Science for Health
The Polycomb (PcG) group of proteins regulate the expression of fundamental genes that determine cell fate. PcG proteins are essential for stem cell maintenance and embryonic development. Three families of complexes containing PcG proteins have been identified in Drosophila to date: Polycomb Repressive Complex 1 and 2 (PRC1 and PRC2) and PhoRC.
The core of the PRC2 complex consists of four components: the catalytic subunit EZH2, EED, SUZ12 and RbAp46/48. PRC2 is the only known enzyme capable of di- and tri-methylating lysine 27 of histone H3, an event that is believed to be required to establish repression of PcG target genes. Intriguingly, although EZH2 harbours the methyltransferase activity within its SET domain, at least two other subunits (EED and SUZ12) are required for the functional activity of the complex.
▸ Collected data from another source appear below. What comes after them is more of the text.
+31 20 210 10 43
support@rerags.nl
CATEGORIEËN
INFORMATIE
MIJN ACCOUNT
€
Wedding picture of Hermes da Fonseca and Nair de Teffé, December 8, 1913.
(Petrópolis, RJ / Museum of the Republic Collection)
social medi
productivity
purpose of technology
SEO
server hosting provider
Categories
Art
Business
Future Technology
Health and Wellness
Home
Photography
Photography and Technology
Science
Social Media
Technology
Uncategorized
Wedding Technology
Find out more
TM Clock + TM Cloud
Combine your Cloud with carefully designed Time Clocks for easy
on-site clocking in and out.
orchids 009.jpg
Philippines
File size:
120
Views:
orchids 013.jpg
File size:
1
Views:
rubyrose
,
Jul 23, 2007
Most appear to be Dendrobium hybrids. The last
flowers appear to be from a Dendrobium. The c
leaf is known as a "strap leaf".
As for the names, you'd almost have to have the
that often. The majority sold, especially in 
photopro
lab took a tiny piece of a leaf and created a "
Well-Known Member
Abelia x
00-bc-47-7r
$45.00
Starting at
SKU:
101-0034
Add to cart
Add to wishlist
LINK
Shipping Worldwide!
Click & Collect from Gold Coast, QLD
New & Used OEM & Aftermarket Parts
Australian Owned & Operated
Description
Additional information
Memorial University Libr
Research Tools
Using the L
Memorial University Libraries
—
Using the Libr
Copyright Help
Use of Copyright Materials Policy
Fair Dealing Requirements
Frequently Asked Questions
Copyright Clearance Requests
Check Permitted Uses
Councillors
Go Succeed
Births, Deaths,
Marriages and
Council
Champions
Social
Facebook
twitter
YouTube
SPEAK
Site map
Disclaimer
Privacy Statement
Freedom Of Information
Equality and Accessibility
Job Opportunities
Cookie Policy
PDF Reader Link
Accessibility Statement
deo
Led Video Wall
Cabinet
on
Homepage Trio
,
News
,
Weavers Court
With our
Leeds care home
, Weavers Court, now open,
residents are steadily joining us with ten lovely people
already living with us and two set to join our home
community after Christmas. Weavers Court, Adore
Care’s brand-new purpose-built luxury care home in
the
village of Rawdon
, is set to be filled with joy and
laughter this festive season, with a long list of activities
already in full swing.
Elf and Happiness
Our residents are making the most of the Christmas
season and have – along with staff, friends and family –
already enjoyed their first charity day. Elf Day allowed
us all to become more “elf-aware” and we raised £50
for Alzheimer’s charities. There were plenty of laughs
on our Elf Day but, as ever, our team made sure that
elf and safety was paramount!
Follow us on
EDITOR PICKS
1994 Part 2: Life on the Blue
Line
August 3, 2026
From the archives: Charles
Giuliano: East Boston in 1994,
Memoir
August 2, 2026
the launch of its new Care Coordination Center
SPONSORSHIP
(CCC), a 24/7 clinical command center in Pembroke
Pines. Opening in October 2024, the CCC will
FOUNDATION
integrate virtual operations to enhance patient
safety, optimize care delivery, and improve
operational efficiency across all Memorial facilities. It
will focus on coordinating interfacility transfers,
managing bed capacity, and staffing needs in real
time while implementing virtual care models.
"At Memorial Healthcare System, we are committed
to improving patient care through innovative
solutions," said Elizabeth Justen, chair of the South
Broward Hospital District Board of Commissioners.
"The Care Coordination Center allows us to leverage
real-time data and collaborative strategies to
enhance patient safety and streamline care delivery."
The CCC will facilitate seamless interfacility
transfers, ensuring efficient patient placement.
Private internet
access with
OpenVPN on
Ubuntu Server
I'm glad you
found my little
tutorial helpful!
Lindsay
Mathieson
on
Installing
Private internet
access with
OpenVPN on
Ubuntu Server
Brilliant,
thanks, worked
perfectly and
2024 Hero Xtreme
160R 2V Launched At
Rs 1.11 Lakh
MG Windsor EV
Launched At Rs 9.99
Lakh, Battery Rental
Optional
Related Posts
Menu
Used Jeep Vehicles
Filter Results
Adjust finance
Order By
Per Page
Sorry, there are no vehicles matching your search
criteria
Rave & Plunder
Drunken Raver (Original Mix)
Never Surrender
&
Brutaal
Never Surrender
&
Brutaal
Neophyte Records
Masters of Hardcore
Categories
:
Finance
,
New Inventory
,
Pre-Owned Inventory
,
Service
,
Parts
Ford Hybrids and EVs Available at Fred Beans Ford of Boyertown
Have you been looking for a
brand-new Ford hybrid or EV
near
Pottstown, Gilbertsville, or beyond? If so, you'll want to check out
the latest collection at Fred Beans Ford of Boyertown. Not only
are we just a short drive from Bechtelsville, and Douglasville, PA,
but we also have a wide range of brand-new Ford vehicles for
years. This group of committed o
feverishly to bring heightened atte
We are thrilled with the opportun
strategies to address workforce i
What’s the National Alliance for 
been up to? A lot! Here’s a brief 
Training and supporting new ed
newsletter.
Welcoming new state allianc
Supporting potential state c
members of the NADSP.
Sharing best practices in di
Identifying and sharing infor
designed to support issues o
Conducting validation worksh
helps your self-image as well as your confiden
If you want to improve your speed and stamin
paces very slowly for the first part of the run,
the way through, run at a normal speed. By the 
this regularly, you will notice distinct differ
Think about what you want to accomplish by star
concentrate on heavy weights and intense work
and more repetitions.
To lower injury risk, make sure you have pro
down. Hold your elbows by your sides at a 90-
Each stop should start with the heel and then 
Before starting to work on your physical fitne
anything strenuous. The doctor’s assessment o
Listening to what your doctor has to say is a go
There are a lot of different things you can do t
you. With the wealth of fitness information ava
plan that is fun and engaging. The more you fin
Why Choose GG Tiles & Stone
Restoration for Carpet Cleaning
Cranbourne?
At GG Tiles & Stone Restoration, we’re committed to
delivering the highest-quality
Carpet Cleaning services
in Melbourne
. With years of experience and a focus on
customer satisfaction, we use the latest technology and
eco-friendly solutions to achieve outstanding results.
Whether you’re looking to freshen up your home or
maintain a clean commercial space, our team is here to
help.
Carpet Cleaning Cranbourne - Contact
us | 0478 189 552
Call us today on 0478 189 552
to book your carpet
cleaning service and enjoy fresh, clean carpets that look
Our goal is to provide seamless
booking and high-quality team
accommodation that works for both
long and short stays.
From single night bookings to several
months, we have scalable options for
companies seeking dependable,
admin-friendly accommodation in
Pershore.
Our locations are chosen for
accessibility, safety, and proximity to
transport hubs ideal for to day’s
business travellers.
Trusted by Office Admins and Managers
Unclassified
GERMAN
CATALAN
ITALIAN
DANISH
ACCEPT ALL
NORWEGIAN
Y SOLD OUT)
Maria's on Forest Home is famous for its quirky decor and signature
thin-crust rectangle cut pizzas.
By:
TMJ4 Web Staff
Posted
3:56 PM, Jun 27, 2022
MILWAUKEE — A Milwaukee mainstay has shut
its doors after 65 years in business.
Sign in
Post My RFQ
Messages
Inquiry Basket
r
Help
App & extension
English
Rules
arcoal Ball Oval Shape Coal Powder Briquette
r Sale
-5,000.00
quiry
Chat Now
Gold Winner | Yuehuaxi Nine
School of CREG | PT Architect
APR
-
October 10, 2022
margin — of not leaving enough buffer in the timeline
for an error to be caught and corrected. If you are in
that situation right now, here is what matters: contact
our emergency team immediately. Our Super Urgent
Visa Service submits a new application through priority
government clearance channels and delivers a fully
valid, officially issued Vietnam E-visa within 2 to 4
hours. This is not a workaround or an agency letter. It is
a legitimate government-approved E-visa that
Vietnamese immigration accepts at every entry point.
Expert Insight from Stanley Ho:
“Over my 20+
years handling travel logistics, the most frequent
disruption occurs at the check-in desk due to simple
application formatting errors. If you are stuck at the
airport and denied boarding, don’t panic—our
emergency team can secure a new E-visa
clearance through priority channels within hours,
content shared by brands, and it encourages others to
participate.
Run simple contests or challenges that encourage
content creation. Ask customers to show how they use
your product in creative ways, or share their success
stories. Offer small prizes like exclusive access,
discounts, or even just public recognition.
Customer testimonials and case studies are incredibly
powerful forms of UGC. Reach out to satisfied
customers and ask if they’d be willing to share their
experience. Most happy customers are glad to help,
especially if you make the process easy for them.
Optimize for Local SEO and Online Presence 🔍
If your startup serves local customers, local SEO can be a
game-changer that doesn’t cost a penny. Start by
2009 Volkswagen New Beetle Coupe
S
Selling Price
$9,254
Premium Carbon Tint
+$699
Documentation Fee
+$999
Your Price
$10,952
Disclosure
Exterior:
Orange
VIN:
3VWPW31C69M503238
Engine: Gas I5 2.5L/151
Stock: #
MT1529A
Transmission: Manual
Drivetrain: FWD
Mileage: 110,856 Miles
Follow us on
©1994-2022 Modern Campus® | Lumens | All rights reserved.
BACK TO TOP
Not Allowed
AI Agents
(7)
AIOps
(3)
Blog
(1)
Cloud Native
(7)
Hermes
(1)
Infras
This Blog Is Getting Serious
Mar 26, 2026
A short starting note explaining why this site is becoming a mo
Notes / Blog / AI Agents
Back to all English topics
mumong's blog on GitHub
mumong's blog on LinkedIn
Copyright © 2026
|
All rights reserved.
Following up our previous work on the human histone methyltransferase SET7/9, we are currently undertaking functional and structural studies on the Polycomb Repressive Complex 2 (Figure 3). We have recently shown (Margueron, et al., 2009) that the aromatic cage of EED specifically binds histone tails carrying trimethyl-lysine residues associated with repressive chromatin marks, and that this leads to the allosteric activation of the methyltransferase activity of PRC2. Mutations in EED that prevent binding to repressive trimethyl-lysine marks abolish the activation of PRC2 in vitro and in Drosophila reduce global H3K27 methylation and interfere with development. Our work shows the functional and structural basis for epigenetic self-renewal and leads us to conclude that PRC2 readout of H3K27me3 is key to the propagation of this repressive mark.